--- Task prompt ---
Copy out the data word for word, without any of its pictures.

--- Stored data ---
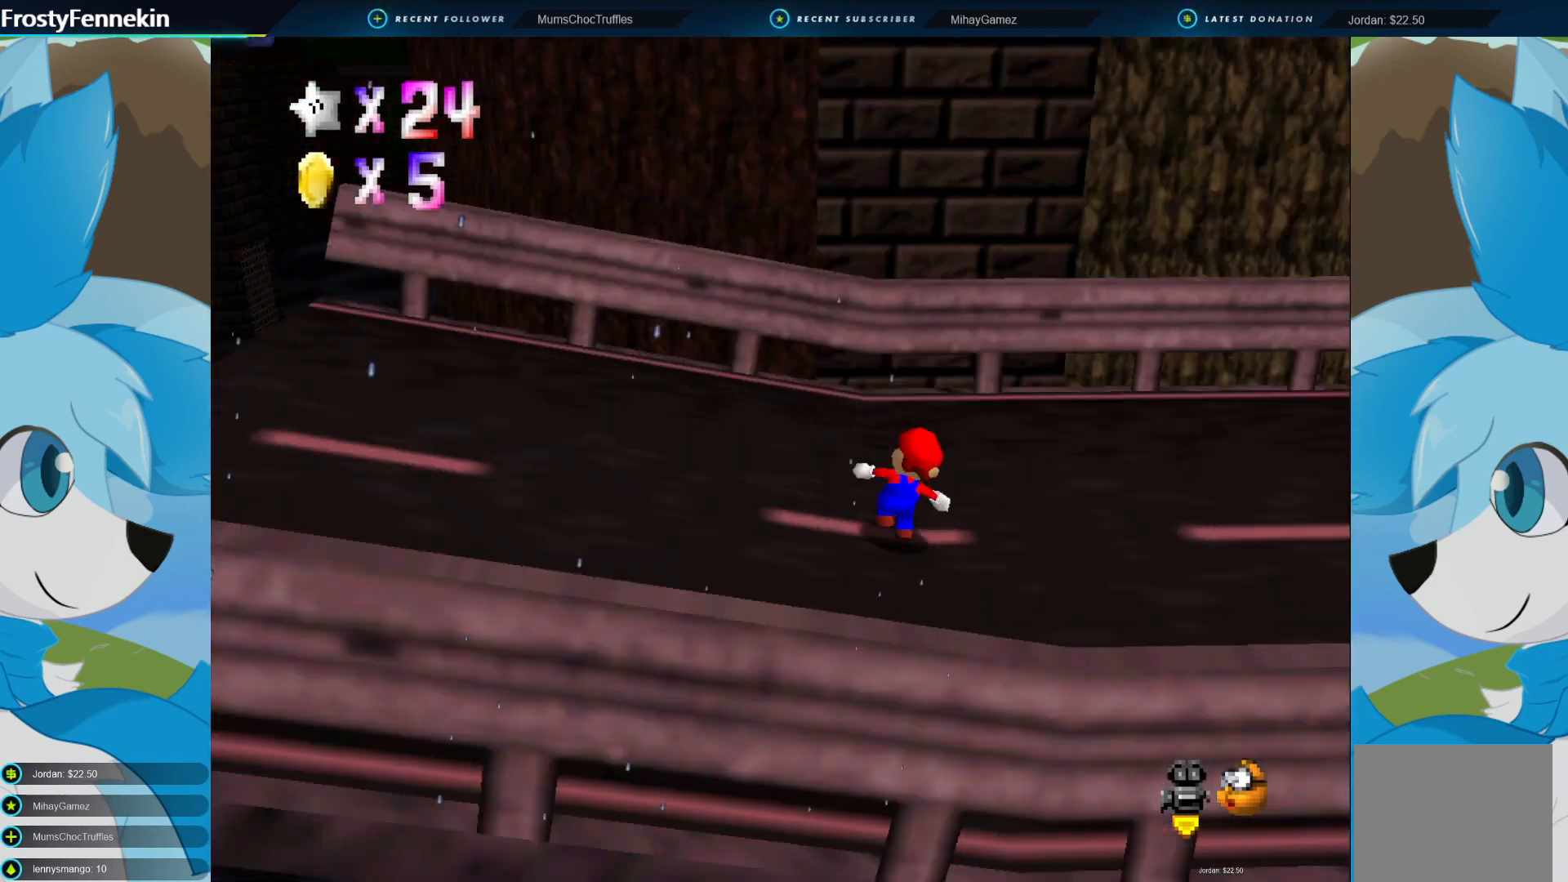
{"buttons": [], "left_stick": "up-right", "right_stick": "center", "events": [[33, "DPAD_LEFT", "down"], [400, "DPAD_LEFT", "up"]]}
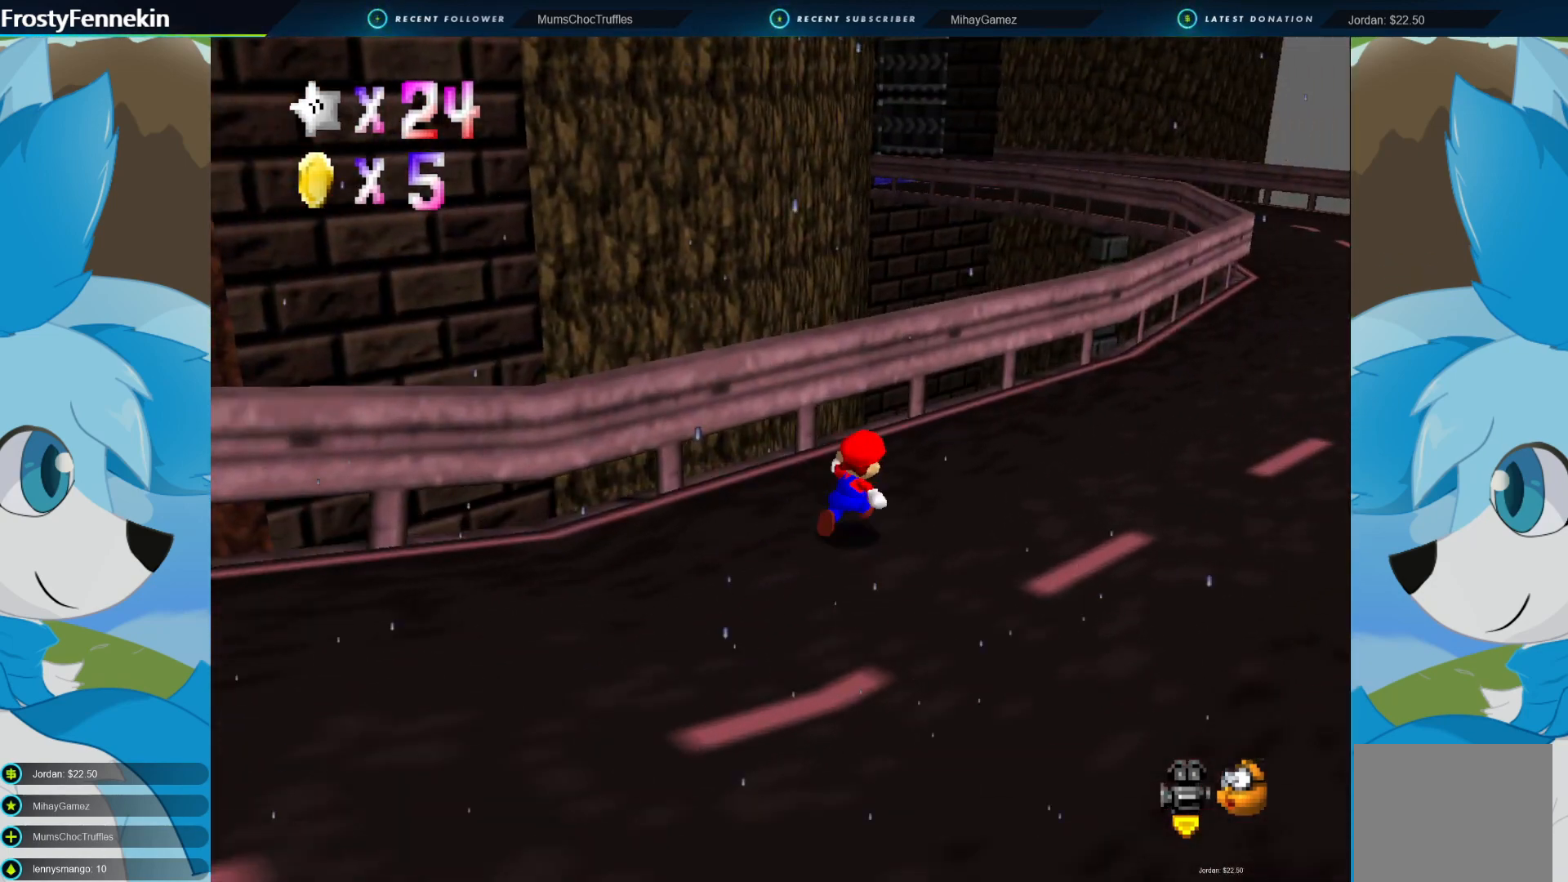
{"buttons": ["CROSS"], "left_stick": "up-right", "right_stick": "center", "events": [[467, "CROSS", "down"]]}
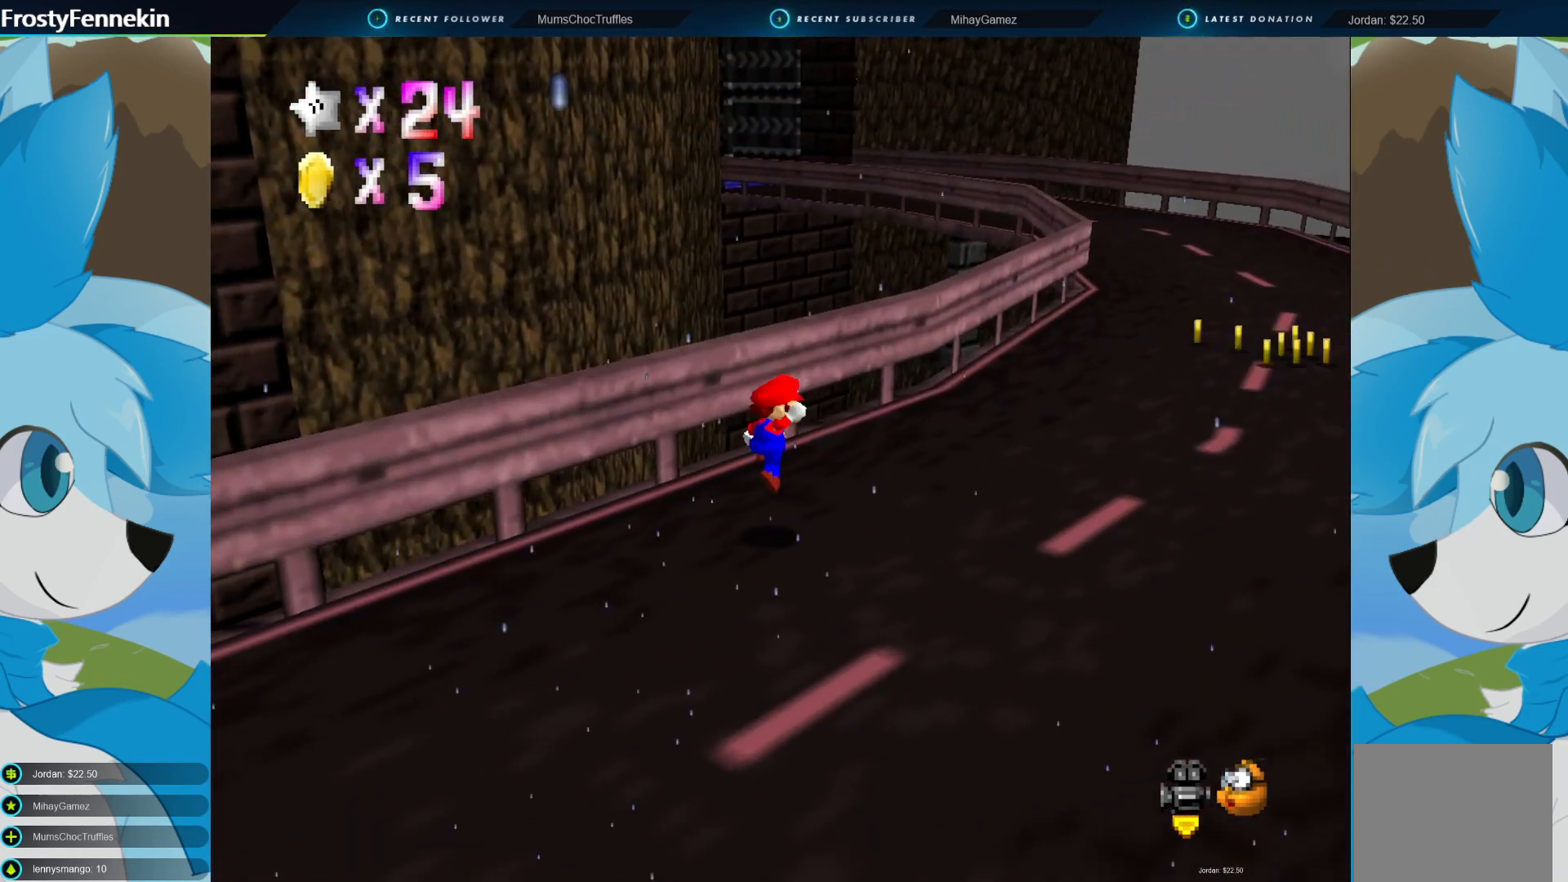
{"buttons": [], "left_stick": "up-right", "right_stick": "center", "events": [[67, "CROSS", "up"], [167, "SQUARE", "down"], [267, "SQUARE", "up"]]}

--- Response to this exercise ---
{"buttons": [], "left_stick": "up-right", "right_stick": "center", "events": [[33, "DPAD_LEFT", "down"], [400, "DPAD_LEFT", "up"]]}
{"buttons": ["CROSS"], "left_stick": "up-right", "right_stick": "center", "events": [[467, "CROSS", "down"]]}
{"buttons": [], "left_stick": "up-right", "right_stick": "center", "events": [[67, "CROSS", "up"], [167, "SQUARE", "down"], [267, "SQUARE", "up"]]}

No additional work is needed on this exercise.